Dua Remaja Putri Tewas dalam Tahanan Polisi Lahore: Penyelidikan Yudisial Dimulai
Baca dalam 60 detik
- Hakim magistrat memulai penyelidikan resmi atas kematian dua gadis di bawah umur dalam tahanan polisi Lahore, menyusul desakan keluarga korban.
- Kronologi menunjukkan jeda hampir tiga jam antara penangkapan dan panggilan darurat, memicu pertanyaan tentang perlakuan terhadap korban.
- Polisi mengklaim kematian akibat overdosis obat, tetapi laporan otopsi masih ditunggu untuk mengungkap penyebab pasti.

Lahore, Pakistan โ Seorang hakim magistrat telah meluncurkan penyelidikan yudisial terkait kematian misterius dua gadis di bawah umur yang terjadi di dalam tahanan kepolisian setempat pada 4 Agustus lalu.

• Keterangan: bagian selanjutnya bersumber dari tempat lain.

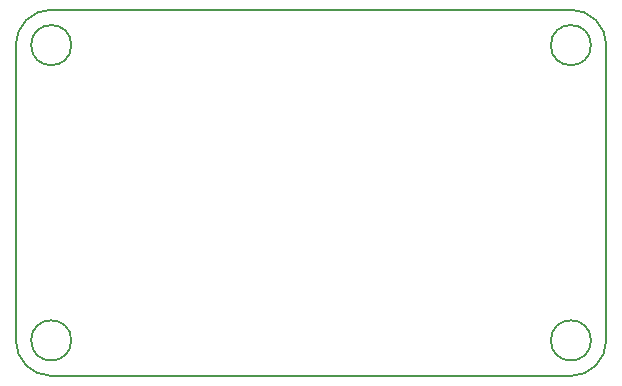
<source format=gbr>
%TF.GenerationSoftware,KiCad,Pcbnew,8.0.5*%
%TF.CreationDate,2024-10-07T14:28:25-07:00*%
%TF.ProjectId,USB_SPII2CK,5553425f-5350-4494-9932-434b2e6b6963,rev?*%
%TF.SameCoordinates,Original*%
%TF.FileFunction,Profile,NP*%
%FSLAX46Y46*%
G04 Gerber Fmt 4.6, Leading zero omitted, Abs format (unit mm)*
G04 Created by KiCad (PCBNEW 8.0.5) date 2024-10-07 14:28:25*
%MOMM*%
%LPD*%
G01*
G04 APERTURE LIST*
%TA.AperFunction,Profile*%
%ADD10C,0.160000*%
%TD*%
G04 APERTURE END LIST*
D10*
X127400000Y-86700000D02*
G75*
G02*
X124000000Y-86700000I-1700000J0D01*
G01*
X124000000Y-86700000D02*
G75*
G02*
X127400000Y-86700000I1700000J0D01*
G01*
X122700000Y-111700000D02*
X122700000Y-86700000D01*
X125700000Y-83700000D02*
X169700000Y-83700000D01*
X172700000Y-86700000D02*
X172700000Y-111700000D01*
X122700000Y-86700000D02*
G75*
G02*
X125700000Y-83700000I3000000J0D01*
G01*
X169700000Y-83700000D02*
G75*
G02*
X172700000Y-86700000I0J-3000000D01*
G01*
X169700000Y-114700000D02*
X125700000Y-114700000D01*
X172700000Y-111700000D02*
G75*
G02*
X169700000Y-114700000I-3000000J0D01*
G01*
X125700000Y-114700000D02*
G75*
G02*
X122700000Y-111700000I0J3000000D01*
G01*
X171400000Y-111700000D02*
G75*
G02*
X168000000Y-111700000I-1700000J0D01*
G01*
X168000000Y-111700000D02*
G75*
G02*
X171400000Y-111700000I1700000J0D01*
G01*
X127400000Y-111700000D02*
G75*
G02*
X124000000Y-111700000I-1700000J0D01*
G01*
X124000000Y-111700000D02*
G75*
G02*
X127400000Y-111700000I1700000J0D01*
G01*
X171400000Y-86700000D02*
G75*
G02*
X168000000Y-86700000I-1700000J0D01*
G01*
X168000000Y-86700000D02*
G75*
G02*
X171400000Y-86700000I1700000J0D01*
G01*
M02*

</source>
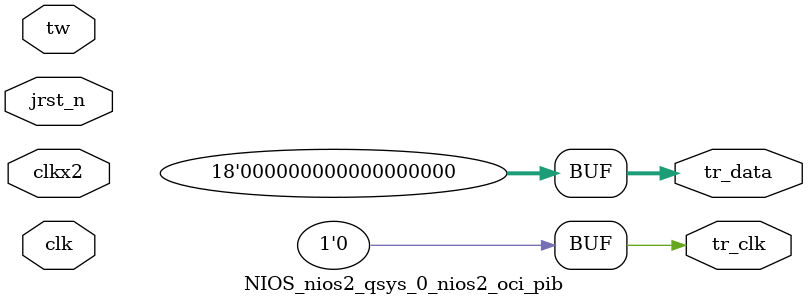
<source format=v>
module NIOS_nios2_qsys_0_nios2_oci_pib (
                                          clk,
                                          clkx2,
                                          jrst_n,
                                          tw,
                                          tr_clk,
                                          tr_data
                                       )
;
  output           tr_clk;
  output  [ 17: 0] tr_data;
  input            clk;
  input            clkx2;
  input            jrst_n;
  input   [ 35: 0] tw;
  wire             phase;
  wire             tr_clk;
  reg              tr_clk_reg ;
  wire    [ 17: 0] tr_data;
  reg     [ 17: 0] tr_data_reg ;
  reg              x1 ;
  reg              x2 ;
  assign phase = x1^x2;
  always @(posedge clk or negedge jrst_n)
    begin
      if (jrst_n == 0)
          x1 <= 0;
      else 
        x1 <= ~x1;
    end
  always @(posedge clkx2 or negedge jrst_n)
    begin
      if (jrst_n == 0)
        begin
          x2 <= 0;
          tr_clk_reg <= 0;
          tr_data_reg <= 0;
        end
      else 
        begin
          x2 <= x1;
          tr_clk_reg <= ~phase;
          tr_data_reg <= phase ?   tw[17 : 0] :   tw[35 : 18];
        end
    end
  assign tr_clk = 0 ? tr_clk_reg : 0;
  assign tr_data = 0 ? tr_data_reg : 0;
endmodule
</source>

Langkah ini diambil setelah keluarga korban, Amina dan Anmol, mendesak agar kasus ini diusut tuntas, mengingat adanya kejanggalan dalam kronologi peristiwa yang menewaskan keduanya.
Kedua gadis tersebut ditangkap atas tuduhan mencuri perhiasan emas dan uang tunai dari seorang warga bernama Zeshan Latif. Mereka dibawa ke kantor polisi Township sekitar pukul 15.11 waktu setempat. Namun, baru pada pukul 18.03, layanan darurat Rescue 1122 menerima telepon mengenai kondisi keduanya yang memburuk. Tim medis yang tiba di lokasi menemukan satu gadis dalam keadaan hampir meninggal, sementara yang lain tidak sadarkan diri. Keduanya kemudian dilarikan ke Rumah Sakit Jinnah, namun nyawa mereka tidak tertolong.
Penyelidikan di bawah Section 176 Kitab Undang-Undang Hukum Acara Pidana (CrPC) ini memberikan kewenangan kepada hakim untuk menggali penyebab kematian, termasuk memerintahkan ekshumasi jenazah jika diperlukan. Fokus utama penyelidikan adalah pada rentang waktu kritis antara penangkapan dan panggilan darurat, di mana kedua gadis berada dalam penguasaan polisi. Rekaman CCTV yang beredar justru menunjukkan kondisi keduanya tampak stabil saat tiba di kantor polisi, bahkan terlihat duduk dan berinteraksi dengan petugas.
Peristiwa ini memicu ketegangan internal antara unit operasi dan unit penyidikan di kepolisian setempat, masing-masing saling melempar tanggung jawab atas pengawasan kedua gadis tersebut. Sementara itu, Kepala Polisi Investigasi (SSP) Mohammad Naveed dengan tegas membantah adanya penyiksaan. Ia mengklaim kedua gadis adalah pengguna narkoba kronis dan diduga telah mengonsumsi zat adiktif sebelum ditangkap, yang menyebabkan mereka pingsan dan akhirnya meninggal. Klaim ini masih menunggu hasil otopsi final yang belum dirilis.
Kasus ini menjadi pengingat akan pentingnya pengawasan ketat terhadap proses penahanan, terutama yang melibatkan anak di bawah umur. Di Indonesia, kasus-kasus serupa pernah terjadi dan memicu reformasi di tubuh kepolisian. Komnas HAM dan lembaga perlindungan anak sering kali menyoroti perlunya transparansi dan akuntabilitas dalam penanganan tahanan. Jika terbukti ada kelalaian atau pelanggaran prosedur, kasus ini bisa menjadi preseden buruk bagi penegakan hukum di Pakistan, dan menjadi pelajaran bagi negara lain, termasuk Indonesia, untuk terus memperkuat mekanisme pengawasan internal.
Penyelidikan yudisial ini diharapkan dapat mengungkap fakta-fakta yang selama ini masih simpang siur. Pertanyaan mendasar yang harus dijawab adalah: apa yang sebenarnya terjadi dalam rentang waktu hampir tiga jam tersebut? Apakah ada tindakan kekerasan atau pengabaian yang menyebabkan kematian kedua gadis itu? Hasil otopsi dan kesaksian para saksi akan menjadi kunci untuk mengungkap kebenaran. Publik Pakistan, khususnya keluarga korban, menuntut keadilan. Akankah penyelidikan ini berjalan transparan dan menghasilkan keputusan yang memuaskan semua pihak? Kita tunggu perkembangan selanjutnya.